Task details: Gather all lines in the entries that include the word "units".

══ Input for this task ══

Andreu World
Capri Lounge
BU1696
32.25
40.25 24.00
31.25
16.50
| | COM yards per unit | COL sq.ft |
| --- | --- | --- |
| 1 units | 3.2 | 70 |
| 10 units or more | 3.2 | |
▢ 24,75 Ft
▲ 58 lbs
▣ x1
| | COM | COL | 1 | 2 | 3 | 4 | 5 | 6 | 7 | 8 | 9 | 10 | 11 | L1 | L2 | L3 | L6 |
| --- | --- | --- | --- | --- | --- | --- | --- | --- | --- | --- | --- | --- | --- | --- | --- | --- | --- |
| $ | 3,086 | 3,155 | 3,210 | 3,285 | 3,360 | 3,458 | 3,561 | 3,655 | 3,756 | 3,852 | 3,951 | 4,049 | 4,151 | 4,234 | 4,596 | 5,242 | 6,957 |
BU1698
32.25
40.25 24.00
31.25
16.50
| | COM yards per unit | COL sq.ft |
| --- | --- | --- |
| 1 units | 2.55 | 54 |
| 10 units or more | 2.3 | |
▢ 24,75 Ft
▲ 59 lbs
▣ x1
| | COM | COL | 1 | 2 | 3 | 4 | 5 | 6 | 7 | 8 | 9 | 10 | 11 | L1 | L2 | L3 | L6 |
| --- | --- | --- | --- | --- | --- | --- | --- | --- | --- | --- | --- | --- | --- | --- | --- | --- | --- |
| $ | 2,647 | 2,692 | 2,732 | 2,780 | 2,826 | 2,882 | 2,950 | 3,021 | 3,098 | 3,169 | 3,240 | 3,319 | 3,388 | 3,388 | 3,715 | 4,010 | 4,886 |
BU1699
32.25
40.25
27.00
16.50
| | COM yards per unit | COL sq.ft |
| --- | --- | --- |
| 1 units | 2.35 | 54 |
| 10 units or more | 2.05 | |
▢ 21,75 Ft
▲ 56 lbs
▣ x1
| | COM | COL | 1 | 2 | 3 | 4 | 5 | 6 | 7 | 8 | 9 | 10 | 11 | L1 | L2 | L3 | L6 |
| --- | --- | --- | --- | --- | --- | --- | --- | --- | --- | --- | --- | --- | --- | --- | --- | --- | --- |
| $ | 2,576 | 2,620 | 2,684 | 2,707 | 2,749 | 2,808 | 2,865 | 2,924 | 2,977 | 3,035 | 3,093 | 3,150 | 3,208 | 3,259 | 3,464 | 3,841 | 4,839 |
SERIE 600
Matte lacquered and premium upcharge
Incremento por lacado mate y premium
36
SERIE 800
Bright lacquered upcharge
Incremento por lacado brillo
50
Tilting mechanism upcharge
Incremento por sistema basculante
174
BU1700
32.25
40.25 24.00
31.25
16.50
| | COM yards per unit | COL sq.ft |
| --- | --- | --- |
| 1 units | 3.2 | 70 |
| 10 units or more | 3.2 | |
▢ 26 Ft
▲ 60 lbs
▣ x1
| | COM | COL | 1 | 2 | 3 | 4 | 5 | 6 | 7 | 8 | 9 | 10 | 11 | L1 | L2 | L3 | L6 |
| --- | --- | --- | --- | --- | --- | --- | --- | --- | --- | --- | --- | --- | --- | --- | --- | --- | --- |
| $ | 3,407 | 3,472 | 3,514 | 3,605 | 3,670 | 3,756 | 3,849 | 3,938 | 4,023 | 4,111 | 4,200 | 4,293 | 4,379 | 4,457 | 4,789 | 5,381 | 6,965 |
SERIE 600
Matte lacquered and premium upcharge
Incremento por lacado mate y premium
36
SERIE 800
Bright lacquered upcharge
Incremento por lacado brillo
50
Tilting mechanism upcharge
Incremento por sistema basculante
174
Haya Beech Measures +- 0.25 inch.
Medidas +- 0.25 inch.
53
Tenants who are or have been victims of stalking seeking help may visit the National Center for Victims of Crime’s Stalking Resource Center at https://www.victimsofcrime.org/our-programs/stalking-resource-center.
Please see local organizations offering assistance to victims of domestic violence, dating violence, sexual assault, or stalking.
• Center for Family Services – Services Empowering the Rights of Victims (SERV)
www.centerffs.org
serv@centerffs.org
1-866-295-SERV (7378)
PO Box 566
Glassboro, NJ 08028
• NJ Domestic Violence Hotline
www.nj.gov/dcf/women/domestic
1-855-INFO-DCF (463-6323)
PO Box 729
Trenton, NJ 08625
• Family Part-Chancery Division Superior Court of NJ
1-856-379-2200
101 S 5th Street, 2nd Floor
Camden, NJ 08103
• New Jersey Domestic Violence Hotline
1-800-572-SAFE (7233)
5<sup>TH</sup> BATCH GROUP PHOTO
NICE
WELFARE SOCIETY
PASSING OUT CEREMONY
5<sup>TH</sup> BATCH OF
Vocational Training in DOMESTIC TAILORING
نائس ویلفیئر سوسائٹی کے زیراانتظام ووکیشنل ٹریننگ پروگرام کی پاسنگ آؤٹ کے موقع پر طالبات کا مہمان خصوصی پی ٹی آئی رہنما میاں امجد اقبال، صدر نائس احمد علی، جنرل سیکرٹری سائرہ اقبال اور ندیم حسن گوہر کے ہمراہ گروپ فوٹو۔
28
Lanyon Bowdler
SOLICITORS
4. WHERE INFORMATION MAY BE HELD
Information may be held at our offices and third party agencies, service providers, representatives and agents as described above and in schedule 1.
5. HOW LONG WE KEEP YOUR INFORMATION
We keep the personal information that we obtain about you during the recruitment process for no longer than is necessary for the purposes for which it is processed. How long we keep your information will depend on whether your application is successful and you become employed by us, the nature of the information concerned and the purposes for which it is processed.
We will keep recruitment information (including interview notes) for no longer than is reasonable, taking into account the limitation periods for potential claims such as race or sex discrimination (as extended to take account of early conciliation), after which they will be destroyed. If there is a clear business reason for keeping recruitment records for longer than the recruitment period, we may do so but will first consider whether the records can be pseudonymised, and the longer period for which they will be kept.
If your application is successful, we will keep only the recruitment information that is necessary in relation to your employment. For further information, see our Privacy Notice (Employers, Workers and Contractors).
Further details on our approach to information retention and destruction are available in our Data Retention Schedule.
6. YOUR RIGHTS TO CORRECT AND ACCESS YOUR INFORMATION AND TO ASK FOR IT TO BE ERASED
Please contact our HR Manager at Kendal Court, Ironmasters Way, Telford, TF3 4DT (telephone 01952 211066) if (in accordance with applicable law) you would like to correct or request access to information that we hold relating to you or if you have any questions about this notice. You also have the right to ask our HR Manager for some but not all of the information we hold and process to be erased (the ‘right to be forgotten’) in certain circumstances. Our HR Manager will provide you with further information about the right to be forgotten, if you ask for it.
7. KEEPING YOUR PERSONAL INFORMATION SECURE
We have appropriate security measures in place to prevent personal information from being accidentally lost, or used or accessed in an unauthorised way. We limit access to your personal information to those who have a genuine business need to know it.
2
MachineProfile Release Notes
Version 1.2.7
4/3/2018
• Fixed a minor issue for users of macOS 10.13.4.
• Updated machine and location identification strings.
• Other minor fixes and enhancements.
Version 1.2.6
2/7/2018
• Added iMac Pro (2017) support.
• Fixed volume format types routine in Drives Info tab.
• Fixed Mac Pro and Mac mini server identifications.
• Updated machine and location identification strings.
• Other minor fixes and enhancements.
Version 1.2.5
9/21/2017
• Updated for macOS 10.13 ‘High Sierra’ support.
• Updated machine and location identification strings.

═══

Response:
| 1 units | 3.2 | 70 |
| 10 units or more | 3.2 | |
| 1 units | 2.55 | 54 |
| 10 units or more | 2.3 | |
| 1 units | 2.35 | 54 |
| 10 units or more | 2.05 | |
| 1 units | 3.2 | 70 |
| 10 units or more | 3.2 | |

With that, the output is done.